I mean, at first glance it doesn’t look like much. It follows a largely episodic structure with a weird yet prescient premise involving an NSA-developed Machine that spies on us all the time (and the show started airing BEFORE we learned about PRISM). It doesn’t really have the pedigree of a Breaking Bad or Game of Thrones, it‘s definitely much more like a standard network show. And yet, working within that structure of being another CSI or 24-esque “dad show,” it’s so weirdly subversive and is the best work of modern cyberpunk I’ve ever come across.

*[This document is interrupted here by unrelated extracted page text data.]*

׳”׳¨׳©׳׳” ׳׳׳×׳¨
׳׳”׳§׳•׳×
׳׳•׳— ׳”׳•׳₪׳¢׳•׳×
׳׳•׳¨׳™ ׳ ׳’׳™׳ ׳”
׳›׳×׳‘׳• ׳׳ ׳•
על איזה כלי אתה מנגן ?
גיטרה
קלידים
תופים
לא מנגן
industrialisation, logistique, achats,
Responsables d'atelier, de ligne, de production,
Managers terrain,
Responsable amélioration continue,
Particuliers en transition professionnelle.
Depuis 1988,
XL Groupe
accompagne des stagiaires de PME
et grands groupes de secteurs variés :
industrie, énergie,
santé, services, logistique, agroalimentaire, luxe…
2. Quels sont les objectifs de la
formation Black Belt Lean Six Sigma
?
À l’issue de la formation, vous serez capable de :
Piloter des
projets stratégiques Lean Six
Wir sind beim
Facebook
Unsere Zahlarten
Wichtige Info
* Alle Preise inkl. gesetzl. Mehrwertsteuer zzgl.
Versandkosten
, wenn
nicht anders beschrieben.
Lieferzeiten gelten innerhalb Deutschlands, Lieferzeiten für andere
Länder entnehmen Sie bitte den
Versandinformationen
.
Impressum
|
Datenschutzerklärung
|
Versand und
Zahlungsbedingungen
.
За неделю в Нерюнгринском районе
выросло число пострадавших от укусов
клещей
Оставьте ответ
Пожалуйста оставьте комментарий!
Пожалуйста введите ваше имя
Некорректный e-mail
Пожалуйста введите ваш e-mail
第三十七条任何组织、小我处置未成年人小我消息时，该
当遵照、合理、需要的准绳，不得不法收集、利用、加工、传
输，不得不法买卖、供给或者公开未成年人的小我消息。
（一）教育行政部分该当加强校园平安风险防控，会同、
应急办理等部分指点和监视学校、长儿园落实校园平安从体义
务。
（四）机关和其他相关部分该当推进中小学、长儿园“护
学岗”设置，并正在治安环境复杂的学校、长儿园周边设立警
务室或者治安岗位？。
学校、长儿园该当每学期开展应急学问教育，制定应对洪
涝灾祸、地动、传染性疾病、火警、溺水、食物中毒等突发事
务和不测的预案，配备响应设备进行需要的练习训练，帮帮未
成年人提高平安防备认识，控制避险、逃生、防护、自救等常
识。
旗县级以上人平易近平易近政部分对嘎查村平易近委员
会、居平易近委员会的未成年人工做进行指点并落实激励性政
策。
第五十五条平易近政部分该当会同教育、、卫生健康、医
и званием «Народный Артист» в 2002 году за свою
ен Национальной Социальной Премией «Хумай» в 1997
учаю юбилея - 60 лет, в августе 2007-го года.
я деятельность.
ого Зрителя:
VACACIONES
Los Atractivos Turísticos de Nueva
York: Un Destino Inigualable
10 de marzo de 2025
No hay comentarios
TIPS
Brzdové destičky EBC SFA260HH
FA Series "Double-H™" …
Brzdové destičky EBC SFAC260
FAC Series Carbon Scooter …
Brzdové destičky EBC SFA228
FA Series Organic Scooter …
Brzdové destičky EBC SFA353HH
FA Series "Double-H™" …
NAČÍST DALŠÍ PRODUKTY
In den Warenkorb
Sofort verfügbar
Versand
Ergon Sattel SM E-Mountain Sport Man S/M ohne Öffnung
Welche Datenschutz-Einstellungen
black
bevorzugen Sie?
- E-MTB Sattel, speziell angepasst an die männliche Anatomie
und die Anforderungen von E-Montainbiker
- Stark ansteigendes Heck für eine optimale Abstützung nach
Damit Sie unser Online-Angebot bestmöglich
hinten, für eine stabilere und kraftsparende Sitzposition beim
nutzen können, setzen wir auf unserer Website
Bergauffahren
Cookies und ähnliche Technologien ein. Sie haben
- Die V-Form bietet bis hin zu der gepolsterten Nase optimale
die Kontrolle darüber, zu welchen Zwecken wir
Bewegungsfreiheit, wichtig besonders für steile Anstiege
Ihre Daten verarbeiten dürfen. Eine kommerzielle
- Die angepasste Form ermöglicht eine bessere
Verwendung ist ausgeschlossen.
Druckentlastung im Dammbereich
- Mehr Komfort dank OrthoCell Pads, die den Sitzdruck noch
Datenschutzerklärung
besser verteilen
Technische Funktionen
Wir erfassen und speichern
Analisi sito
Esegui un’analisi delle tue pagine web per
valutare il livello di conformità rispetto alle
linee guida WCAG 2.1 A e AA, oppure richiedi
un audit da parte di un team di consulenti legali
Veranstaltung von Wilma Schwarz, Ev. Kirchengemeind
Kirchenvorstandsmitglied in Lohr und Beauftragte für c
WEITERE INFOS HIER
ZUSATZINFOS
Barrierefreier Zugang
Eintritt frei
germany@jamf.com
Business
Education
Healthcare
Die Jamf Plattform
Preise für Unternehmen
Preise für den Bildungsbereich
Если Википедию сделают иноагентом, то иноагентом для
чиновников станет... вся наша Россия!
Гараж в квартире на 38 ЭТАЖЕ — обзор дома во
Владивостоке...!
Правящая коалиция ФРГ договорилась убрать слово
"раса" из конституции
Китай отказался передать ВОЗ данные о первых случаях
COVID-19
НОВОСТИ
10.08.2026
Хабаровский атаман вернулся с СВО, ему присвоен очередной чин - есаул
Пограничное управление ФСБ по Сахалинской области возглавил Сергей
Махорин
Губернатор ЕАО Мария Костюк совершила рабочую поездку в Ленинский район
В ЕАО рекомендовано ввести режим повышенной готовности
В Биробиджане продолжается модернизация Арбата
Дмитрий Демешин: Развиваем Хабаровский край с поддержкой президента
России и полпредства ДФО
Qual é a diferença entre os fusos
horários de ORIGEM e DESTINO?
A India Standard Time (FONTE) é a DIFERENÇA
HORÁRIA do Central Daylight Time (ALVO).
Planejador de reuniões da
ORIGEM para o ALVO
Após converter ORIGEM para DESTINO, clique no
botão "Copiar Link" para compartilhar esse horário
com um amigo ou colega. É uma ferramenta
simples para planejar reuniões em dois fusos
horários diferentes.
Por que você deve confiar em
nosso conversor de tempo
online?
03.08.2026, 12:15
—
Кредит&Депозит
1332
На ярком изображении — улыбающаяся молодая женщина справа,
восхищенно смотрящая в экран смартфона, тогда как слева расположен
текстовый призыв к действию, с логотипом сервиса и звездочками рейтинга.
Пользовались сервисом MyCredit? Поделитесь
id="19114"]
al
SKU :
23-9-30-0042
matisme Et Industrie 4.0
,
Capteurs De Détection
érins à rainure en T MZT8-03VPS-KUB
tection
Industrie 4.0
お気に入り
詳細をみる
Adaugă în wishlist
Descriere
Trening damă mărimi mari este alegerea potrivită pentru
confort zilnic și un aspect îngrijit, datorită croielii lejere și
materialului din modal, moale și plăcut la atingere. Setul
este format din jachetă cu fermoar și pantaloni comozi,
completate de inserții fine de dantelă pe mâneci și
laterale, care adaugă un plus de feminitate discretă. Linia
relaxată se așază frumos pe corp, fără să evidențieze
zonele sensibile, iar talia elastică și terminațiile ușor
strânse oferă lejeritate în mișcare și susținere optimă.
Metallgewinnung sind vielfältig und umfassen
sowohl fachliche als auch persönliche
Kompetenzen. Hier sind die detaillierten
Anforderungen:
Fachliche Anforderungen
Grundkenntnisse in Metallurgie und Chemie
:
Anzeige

The show also manages to avoid getting on my nerves the way a lot of inherently geeky sci-fi shows do, especially those that Joss Whedon’s name gets attached to. One of the leads, Michael Emmerson as Harold Finch, is an expert computer programmer and hacker, the man who built the Machine itself. But he isn’t depicted as some fast-talking nerd with lots of dumb quips and poor social skills, he isn’t depicted the way every hacker in every Hollywood movie is portrayed. He’s very smart, but he doesn’t shove it in people’s faces, he’s compassionate, he’s kind of the heart and soul of the show. And then there’s Jim Caviezel as John Reece, the man in the suit with the gun, ex-special forces killer. Gravely voice, not too talkative or emotional, a pro who gets the job done, whatever that may entail. I was hooked from the first episode when he walked out into traffic wearing a ski mask (which had me thinking of Diabolik), firing a grenade launcher at an oncoming vehicle. As much as I love these two, it’s their female counterparts Root and Shaw who steal the show and make them look like they aren’t even trying. Especially Root, the sociopathic hacker who spends much of the second season referring to the Machine as God before becoming the one person who can communicate directly with it by making herself a cyborg. Oh, and Detective Fusco is basically a character who wandered off the set of the Wire, and even though he‘s often the comedic relief, he gets some great emotional beats and dirty work too.

Like I said, it’s episodic, yeah, but there’s always another plot weaving its way through single episodes, and that’s where the storytelling and the sci-fi conspiracy theory elements really get to shine and set the show apart from others. A lot of the single episodes are also fun genre riffs, like a Rear Window episode in season one and an episode in the third season where they help an expert art thief pull off one final heist, stuff that I get a kick out of. Throw in some great action scenes, appearances by cool character actors, and some excellent music choices (Radiohead, Unkle, Johnny Cash, Nina Simone) and it’s everything I want from this kind of show.

I still don’t think I did a good job here explaining it, but really, if you like good shootouts, stone-faced killers, government cover-ups, and cyberpunk craziness, you’ll enjoy Person of Interest, trust me.